Word for word, give the records again, dropping any picture they hold.

-=-=-

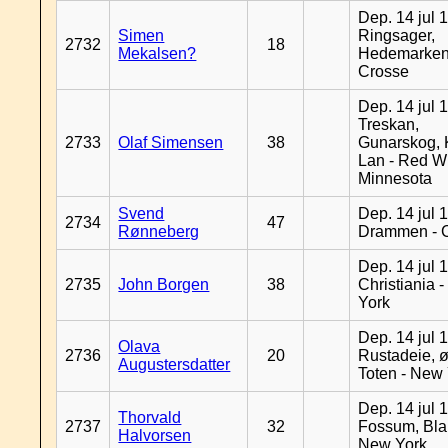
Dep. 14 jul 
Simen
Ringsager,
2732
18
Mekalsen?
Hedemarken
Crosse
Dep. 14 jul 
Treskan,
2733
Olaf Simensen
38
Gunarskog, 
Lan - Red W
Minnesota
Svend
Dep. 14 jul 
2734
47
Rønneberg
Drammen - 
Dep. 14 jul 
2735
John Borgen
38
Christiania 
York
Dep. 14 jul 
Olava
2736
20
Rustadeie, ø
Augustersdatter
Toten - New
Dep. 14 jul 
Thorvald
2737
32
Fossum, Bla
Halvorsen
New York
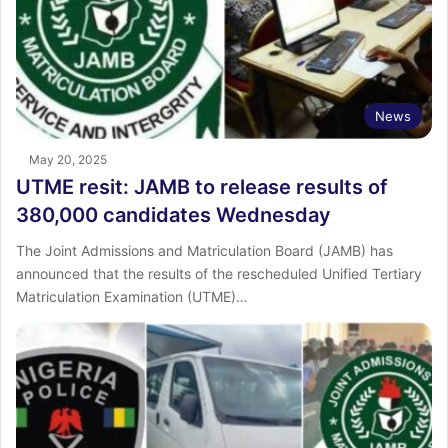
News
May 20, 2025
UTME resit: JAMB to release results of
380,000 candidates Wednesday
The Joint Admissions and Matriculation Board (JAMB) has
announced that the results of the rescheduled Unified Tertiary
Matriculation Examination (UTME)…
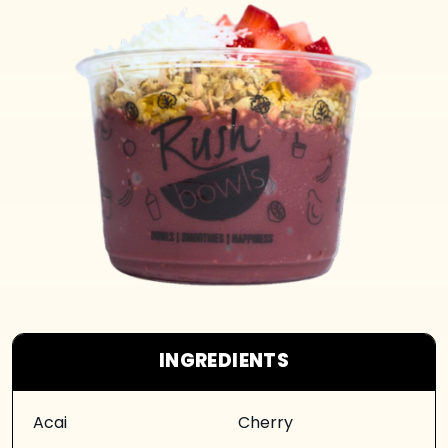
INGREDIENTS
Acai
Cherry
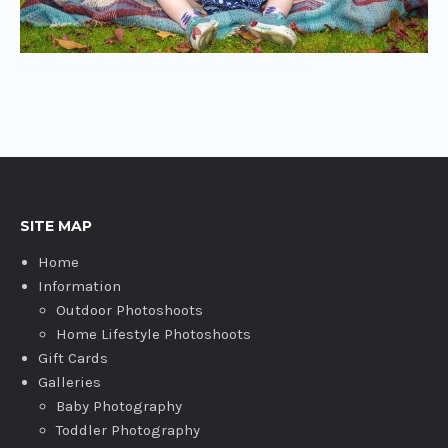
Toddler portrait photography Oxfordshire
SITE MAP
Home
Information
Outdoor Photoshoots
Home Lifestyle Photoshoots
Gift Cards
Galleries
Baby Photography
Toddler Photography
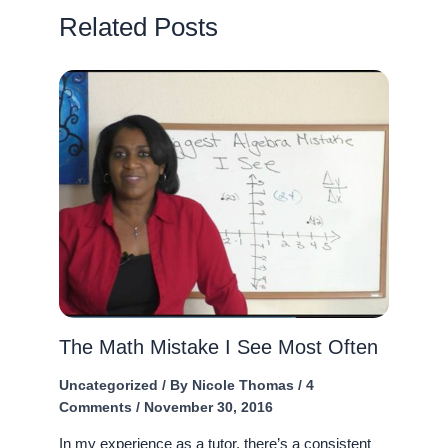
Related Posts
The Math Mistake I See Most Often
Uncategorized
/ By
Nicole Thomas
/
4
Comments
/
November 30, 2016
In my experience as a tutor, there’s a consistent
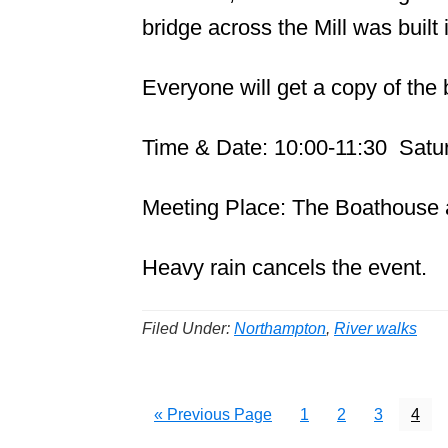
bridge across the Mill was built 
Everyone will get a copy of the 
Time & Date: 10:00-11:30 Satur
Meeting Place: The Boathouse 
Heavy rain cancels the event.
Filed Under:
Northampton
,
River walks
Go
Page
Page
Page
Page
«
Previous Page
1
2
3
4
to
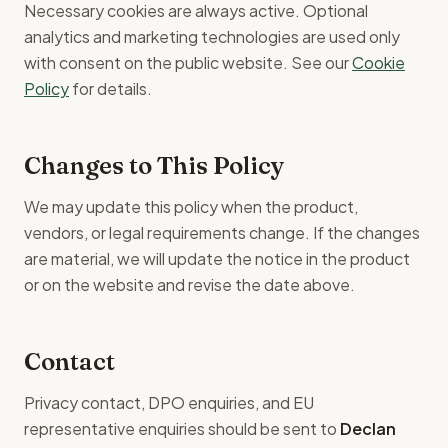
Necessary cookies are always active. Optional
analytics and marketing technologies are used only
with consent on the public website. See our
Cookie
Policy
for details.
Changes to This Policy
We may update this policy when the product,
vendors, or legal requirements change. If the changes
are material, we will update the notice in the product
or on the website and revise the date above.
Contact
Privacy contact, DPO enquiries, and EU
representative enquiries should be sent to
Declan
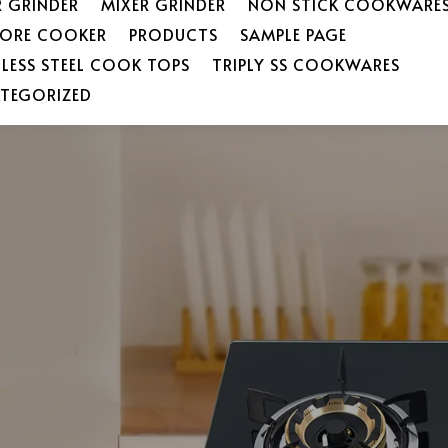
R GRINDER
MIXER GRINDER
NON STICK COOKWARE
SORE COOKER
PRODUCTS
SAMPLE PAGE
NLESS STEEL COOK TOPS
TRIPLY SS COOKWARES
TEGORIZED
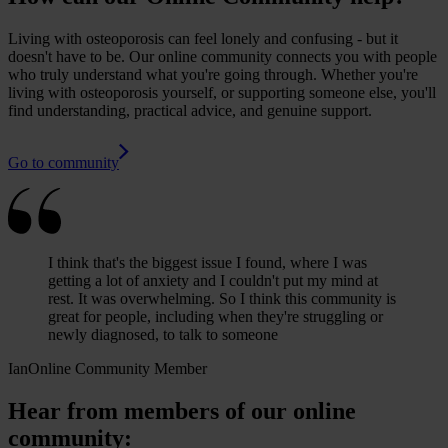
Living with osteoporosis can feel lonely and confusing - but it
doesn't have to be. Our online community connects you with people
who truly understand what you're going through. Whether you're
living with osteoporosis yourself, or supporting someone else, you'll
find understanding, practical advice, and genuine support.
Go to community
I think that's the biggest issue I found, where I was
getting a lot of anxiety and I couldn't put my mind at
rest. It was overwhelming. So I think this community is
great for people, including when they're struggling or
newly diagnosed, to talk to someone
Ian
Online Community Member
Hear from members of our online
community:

-=-=-

▶ [YOUR SOLUTION]:
Dep. 14 jul 
Simen
Ringsager,
2732
18
Mekalsen?
Hedemarken
Crosse
Dep. 14 jul 
Treskan,
2733
Olaf Simensen
38
Gunarskog, 
Lan - Red W
Minnesota
Svend
Dep. 14 jul 
2734
47
Rønneberg
Drammen - 
Dep. 14 jul 
2735
John Borgen
38
Christiania 
York
Dep. 14 jul 
Olava
2736
20
Rustadeie, ø
Augustersdatter
Toten - New
Dep. 14 jul 
Thorvald
2737
32
Fossum, Bla
Halvorsen
New York
News
May 20, 2025
UTME resit: JAMB to release results of
380,000 candidates Wednesday
The Joint Admissions and Matriculation Board (JAMB) has
announced that the results of the rescheduled Unified Tertiary
Matriculation Examination (UTME)…
INGREDIENTS
Acai
Cherry
Toddler portrait photography Oxfordshire
SITE MAP
Home
Information
Outdoor Photoshoots
Home Lifestyle Photoshoots
Gift Cards
Galleries
Baby Photography
Toddler Photography
Related Posts
The Math Mistake I See Most Often
Uncategorized
/ By
Nicole Thomas
/
4
Comments
/
November 30, 2016
In my experience as a tutor, there’s a consistent
bridge across the Mill was built 
Everyone will get a copy of the 
Time & Date: 10:00-11:30 Satur
Meeting Place: The Boathouse 
Heavy rain cancels the event.
Filed Under:
Northampton
,
River walks
Go
Page
Page
Page
Page
«
Previous Page
1
2
3
4
to
Necessary cookies are always active. Optional
analytics and marketing technologies are used only
with consent on the public website. See our
Cookie
Policy
for details.
Changes to This Policy
We may update this policy when the product,
vendors, or legal requirements change. If the changes
are material, we will update the notice in the product
or on the website and revise the date above.
Contact
Privacy contact, DPO enquiries, and EU
representative enquiries should be sent to
Declan
R GRINDER
MIXER GRINDER
NON STICK COOKWARE
SORE COOKER
PRODUCTS
SAMPLE PAGE
NLESS STEEL COOK TOPS
TRIPLY SS COOKWARES
TEGORIZED
Living with osteoporosis can feel lonely and confusing - but it
doesn't have to be. Our online community connects you with people
who truly understand what you're going through. Whether you're
living with osteoporosis yourself, or supporting someone else, you'll
find understanding, practical advice, and genuine support.
Go to community
I think that's the biggest issue I found, where I was
getting a lot of anxiety and I couldn't put my mind at
rest. It was overwhelming. So I think this community is
great for people, including when they're struggling or
newly diagnosed, to talk to someone
Ian
Online Community Member
Hear from members of our online
community:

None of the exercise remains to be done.